### 天職のコラム
こんにちは。
リバース・フロウの清原です。

 

5月というのに、昼間はまるで真夏の暑さですね。

まだしつこく花粉症を引きずる私ですが、先の

大型連休が始まる前の週。

私は生まれ故郷の飛騨高山で、初めて講演をさせ

ていただきました。

 

参加者は、今年から地元で働き始めた新社会人

の皆さん。

私とは親子ほど年が離れつつある若者たちです。

 

そんな若者たちに何を話したらよいのか?

 

全面的にテーマを任された結果、私が選んだの

は、「天職」についてでした。

 

 

今回のコラムは、若者たちを預かる社長に向け

ての応援メッセージのつもりで書いています。

 

若者たちに、ぜひこの話を聞かせてあげてくだ

さい。

 

 

私は、独立を含めて転職回数が6回。

(ちなみに引っ越しの回数は15回)

 

思い返すと、二十数年前に新社会人となり、

3年前に独立するまでずっと、転職を重ねながら

「天職」を探していた気がします。

 

そんな私だからこそ、気づいていることが

あります。

 

あの頃、こんな話をだれかから聞いていたら、

自分はもしかしたら、

もっと早く仕事の面白さに気づいていたかも

しれないな、と。

 

 

それは一言

 

「おまえ。天職なんて探したってないんだよ」

 

という言葉を聞けていたら、と。

 

 

 

 

「こんな仕事がしたかったんじゃない」

 

社会人になりたての私は、与えられた仕事に

対して、不満だらけでした。

 

そのうえ、上司にすぐに盾突くわ、社長からの

食事の誘いを断るわ…

 

とにかく、不平、不満だらけの社会人でした。

 

その根っこには、

「こんな仕事がしたかったんじゃない」という

思い込みがあったからです。

 

そして、よくあるパターンとして3年ほどで、

会社を辞めました。

「この会社ではやりたいことできない」という

理由で。

 

しかし、その後いったん独立して仕事が軌道

に乗ると、また例の不満がたまってきたわけ

です。

### 項目一覧
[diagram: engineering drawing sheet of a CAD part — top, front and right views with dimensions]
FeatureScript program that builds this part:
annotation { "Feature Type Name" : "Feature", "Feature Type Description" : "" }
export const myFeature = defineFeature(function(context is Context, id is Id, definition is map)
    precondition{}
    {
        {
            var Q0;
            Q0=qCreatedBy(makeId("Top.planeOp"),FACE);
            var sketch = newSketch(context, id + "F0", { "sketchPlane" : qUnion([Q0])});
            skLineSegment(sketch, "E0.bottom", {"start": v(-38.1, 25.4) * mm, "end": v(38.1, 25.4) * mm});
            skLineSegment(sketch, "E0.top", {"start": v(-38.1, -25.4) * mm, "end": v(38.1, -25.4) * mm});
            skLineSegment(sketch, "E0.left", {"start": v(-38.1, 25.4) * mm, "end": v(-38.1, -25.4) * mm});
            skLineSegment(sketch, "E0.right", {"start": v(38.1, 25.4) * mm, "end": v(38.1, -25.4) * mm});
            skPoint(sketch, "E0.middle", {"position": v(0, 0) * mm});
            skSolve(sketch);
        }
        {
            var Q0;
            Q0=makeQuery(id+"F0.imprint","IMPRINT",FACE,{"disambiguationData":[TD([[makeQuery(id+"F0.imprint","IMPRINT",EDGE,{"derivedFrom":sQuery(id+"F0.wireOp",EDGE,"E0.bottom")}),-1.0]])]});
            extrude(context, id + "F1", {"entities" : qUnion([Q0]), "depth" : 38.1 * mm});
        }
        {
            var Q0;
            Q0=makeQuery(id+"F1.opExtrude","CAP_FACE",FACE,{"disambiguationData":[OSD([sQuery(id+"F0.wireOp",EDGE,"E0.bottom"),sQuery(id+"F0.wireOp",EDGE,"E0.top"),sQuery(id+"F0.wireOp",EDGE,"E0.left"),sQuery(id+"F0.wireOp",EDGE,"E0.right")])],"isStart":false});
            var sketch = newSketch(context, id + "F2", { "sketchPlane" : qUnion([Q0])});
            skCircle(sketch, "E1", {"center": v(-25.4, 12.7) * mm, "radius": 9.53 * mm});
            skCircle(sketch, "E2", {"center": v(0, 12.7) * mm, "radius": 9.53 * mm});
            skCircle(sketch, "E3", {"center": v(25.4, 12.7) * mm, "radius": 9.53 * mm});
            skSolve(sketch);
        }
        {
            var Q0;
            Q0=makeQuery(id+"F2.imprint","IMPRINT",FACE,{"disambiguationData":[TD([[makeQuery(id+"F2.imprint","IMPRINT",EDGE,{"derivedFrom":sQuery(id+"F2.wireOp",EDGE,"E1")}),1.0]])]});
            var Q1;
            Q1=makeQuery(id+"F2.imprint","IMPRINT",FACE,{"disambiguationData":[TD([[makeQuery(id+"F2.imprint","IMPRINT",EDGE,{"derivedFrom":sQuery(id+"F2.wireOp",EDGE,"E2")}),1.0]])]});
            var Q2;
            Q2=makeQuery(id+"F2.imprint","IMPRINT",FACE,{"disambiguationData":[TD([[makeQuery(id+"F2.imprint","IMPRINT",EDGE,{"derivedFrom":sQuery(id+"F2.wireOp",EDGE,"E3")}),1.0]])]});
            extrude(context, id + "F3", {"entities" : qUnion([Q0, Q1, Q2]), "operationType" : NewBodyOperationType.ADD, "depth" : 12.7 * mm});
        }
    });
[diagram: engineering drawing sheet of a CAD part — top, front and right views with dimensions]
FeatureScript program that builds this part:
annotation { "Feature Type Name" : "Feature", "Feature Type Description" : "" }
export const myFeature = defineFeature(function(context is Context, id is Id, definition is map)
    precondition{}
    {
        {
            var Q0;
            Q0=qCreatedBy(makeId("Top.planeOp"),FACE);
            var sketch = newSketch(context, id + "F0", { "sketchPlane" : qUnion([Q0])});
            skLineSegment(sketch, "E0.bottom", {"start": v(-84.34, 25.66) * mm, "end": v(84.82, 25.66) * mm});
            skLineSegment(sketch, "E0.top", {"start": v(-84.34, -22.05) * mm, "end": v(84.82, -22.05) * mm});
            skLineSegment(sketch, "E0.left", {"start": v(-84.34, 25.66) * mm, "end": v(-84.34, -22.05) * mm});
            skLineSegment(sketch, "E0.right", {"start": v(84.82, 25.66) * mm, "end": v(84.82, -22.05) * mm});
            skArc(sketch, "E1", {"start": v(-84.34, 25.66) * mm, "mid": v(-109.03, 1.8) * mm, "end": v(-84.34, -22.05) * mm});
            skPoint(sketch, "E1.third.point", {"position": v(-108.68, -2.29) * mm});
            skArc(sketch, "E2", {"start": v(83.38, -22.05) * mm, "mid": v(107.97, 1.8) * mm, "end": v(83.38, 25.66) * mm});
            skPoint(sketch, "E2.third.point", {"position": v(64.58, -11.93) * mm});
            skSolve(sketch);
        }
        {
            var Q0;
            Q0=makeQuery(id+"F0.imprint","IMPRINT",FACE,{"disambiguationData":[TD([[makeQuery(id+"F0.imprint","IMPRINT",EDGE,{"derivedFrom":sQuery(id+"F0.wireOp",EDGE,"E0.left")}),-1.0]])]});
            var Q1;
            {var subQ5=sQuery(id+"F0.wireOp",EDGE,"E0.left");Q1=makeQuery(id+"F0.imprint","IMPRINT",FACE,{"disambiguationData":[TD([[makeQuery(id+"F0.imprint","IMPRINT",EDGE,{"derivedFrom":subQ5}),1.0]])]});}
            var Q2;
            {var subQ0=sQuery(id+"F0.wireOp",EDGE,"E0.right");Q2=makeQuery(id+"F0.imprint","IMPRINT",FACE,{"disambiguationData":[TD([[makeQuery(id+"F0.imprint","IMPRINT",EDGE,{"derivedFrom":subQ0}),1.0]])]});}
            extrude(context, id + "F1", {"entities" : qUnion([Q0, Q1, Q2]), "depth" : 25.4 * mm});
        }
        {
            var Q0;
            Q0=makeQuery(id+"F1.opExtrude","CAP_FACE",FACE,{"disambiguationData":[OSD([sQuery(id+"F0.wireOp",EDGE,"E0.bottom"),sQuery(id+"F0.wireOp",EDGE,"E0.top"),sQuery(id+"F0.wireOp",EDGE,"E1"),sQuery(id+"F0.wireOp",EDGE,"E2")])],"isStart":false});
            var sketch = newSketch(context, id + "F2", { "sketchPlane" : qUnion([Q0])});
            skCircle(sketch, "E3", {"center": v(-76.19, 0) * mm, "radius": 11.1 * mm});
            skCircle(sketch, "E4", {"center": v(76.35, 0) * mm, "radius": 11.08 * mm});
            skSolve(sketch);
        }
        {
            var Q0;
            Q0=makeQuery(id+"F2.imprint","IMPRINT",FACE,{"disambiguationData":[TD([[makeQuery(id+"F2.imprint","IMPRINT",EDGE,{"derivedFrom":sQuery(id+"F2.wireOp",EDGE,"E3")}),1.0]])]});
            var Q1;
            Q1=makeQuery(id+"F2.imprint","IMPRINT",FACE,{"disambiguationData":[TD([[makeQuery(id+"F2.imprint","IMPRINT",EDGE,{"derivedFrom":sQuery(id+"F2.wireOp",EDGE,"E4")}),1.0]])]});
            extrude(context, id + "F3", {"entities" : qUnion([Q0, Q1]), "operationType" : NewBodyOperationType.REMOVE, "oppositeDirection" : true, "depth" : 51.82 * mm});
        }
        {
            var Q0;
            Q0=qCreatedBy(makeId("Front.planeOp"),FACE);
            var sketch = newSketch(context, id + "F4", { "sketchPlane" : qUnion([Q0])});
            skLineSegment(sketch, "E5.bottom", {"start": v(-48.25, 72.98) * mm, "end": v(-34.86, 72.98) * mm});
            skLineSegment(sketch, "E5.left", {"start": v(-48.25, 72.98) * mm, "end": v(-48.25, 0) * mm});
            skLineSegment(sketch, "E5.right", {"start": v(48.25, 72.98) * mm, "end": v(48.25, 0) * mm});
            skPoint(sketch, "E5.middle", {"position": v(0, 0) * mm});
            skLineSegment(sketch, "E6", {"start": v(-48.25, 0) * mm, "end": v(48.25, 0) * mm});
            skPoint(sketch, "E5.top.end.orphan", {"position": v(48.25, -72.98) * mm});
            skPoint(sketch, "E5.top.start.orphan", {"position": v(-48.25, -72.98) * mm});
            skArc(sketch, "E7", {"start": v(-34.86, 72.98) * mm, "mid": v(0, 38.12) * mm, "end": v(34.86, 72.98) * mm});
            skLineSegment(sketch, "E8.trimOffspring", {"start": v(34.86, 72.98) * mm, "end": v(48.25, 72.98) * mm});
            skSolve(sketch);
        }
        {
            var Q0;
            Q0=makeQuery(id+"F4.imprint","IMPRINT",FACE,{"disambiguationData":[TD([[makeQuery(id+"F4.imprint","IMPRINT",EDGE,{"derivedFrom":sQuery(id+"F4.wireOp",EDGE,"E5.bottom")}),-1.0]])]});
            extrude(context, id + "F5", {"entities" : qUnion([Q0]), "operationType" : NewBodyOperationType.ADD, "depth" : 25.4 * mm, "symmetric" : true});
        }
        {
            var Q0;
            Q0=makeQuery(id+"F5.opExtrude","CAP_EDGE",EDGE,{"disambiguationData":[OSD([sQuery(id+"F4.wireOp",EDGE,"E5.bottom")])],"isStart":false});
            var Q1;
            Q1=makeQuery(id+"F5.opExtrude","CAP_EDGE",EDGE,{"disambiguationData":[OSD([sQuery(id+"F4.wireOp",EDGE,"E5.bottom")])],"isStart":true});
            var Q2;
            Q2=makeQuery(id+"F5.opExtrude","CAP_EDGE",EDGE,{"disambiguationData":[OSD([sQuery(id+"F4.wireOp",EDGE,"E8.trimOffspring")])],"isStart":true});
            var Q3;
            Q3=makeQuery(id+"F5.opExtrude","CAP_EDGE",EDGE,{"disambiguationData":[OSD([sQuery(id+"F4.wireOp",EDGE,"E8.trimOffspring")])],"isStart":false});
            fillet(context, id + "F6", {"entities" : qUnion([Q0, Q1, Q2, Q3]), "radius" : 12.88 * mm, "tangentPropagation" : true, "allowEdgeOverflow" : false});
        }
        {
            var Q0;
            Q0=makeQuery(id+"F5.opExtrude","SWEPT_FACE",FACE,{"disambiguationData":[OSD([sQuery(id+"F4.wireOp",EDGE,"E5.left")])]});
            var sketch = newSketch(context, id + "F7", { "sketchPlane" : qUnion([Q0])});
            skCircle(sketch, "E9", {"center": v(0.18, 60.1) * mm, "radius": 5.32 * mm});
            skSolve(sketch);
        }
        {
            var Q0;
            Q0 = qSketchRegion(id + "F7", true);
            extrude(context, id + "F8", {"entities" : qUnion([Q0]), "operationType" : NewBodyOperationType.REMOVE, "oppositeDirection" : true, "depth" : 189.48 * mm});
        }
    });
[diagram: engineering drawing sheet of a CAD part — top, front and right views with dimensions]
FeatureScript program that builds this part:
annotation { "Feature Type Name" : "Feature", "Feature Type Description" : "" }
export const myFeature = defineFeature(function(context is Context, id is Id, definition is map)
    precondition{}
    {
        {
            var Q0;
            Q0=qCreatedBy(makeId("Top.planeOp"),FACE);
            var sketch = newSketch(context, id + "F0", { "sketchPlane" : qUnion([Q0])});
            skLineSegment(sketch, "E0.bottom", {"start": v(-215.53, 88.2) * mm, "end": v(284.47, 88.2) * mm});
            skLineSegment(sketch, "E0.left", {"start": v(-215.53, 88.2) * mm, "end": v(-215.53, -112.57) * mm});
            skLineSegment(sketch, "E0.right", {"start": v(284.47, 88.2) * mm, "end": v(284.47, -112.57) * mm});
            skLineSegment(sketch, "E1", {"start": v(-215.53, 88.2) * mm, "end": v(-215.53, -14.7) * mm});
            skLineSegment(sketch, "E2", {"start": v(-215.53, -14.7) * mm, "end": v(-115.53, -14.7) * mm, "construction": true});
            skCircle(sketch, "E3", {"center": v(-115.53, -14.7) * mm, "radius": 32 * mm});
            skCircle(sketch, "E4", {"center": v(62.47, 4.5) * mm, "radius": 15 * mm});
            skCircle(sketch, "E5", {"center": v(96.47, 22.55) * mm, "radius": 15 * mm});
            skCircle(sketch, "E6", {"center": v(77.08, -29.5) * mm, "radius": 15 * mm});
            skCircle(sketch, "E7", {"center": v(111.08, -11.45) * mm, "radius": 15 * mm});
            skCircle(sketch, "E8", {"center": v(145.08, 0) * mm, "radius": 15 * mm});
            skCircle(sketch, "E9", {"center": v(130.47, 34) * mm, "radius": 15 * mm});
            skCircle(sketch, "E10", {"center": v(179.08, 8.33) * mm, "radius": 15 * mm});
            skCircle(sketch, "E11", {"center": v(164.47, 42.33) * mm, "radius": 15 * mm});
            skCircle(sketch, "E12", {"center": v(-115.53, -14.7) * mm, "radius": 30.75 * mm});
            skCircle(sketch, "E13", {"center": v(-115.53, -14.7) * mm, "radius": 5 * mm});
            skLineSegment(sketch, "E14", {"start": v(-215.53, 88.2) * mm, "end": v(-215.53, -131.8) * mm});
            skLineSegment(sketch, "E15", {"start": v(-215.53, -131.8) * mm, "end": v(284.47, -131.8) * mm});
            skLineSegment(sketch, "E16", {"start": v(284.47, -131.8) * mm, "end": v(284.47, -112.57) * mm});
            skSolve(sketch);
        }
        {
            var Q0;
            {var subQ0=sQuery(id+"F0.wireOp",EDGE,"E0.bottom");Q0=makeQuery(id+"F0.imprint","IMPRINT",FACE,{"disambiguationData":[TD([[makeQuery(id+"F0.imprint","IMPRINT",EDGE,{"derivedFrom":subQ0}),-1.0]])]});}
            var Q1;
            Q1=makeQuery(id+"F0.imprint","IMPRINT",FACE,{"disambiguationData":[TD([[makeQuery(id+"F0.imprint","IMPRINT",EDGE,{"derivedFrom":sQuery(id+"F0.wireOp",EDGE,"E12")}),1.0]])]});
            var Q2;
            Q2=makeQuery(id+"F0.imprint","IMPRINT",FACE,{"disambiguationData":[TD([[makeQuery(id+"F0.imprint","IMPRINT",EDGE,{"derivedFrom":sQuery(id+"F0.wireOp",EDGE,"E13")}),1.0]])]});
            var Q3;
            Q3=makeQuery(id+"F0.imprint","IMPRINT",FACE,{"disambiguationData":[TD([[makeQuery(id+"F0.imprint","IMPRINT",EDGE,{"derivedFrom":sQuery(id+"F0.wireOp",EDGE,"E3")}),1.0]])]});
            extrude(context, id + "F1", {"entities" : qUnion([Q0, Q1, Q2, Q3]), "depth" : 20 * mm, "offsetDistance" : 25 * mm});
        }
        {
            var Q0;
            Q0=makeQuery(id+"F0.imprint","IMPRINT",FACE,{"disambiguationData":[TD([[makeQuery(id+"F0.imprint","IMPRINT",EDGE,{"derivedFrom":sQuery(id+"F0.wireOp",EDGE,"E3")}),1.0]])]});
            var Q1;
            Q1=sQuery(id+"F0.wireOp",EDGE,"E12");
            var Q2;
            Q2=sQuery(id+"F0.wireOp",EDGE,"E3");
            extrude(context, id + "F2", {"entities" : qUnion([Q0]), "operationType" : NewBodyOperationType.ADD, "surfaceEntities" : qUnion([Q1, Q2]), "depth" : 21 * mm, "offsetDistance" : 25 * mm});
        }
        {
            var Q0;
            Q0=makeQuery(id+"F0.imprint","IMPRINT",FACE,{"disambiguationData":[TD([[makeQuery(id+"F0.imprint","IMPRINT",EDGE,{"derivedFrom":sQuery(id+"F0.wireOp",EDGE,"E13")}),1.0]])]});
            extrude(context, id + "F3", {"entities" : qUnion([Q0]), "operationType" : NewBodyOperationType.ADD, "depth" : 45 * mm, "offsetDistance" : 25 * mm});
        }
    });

### 課題一覧
1/ 天職のコラムで、筆者の転職回数は独立を含めて何回か。
2/ 天職のコラムを、最後の文の後から書き継ぐこと。
項目は天職のコラムとは関係がない。

### 解答一覧
1/ 6回。

2/
「これも、やりたかったことじゃない…」

という思いに、またしてもかられ始めました。

 

4年後、事業を辞めて就職しました。

 

この後のことは、想像に難くないでしょう。

5~6年したら転職。この繰り返しです。

 

そんな私はいつも思っていました。

「これは自分の天職じゃない。

次の環境にこそ、それがある」と。

 

 

ただ、面白いことに、自分にとってはポジ

ティブなことも起きていました。

 

年を重ねるにしたがい、

 

仕事に文句を言っている自分がイヤになる

 

ということです。

 

 

いわゆる「仕事観」というものが変わったの

は、33歳のときでした。

 

銀行員として再就職した時代です。

 

当時、私は起業家から一転銀行員となって

いました。

 

その当時のことは、とても新鮮でした。

 

自分が営業で使うモノが、何もかも、会社の

資産として、与えられるのです。

 

パソコンも、ケータイも、ノートも、ペンも。

そして、銀行というカンバンまで「タダ」で

使える…

 

会社にいる社員たちにとっては当たり前の

ことかもしれません。

 

しかし、消しゴムひとつ買うのに、自腹を

切ってきた私にとって、

そこはまるで異世界でした。

 

世間に名の通ったカンバン。

営業のしくみも、モノも、カネ、知名度も

あるわけです。

 

これで、仕事ができないわけがない。

 

しかし、さらに驚いたのは、そんな恵まれ

た状況にあって、多くの銀行員は仕事や

上司のグチばかりこぼしていたことです。

 

これには心底、驚きました。

 

20代のころの私が、そこにたくさんいたのです。

 

文字通り、毎日が衝撃でした。

カネをもらって、知名度をもらって、ツールを

与えられて文句を言っている人種…

 

これが、サラリーマンという人種でした。

 

 

そんな私はいつの間にか、「青い鳥」スパイラル

から脱していたようです。

 

いつの間にか、ではありません。

 

いったん社会から起業という形でドロップ

アウトし、会社に再就職したという、激しい

振れ幅が、私の目を覚ましてくれたのでしょう。

 

銀行時代は入社の瞬間から、スタートダッシュ。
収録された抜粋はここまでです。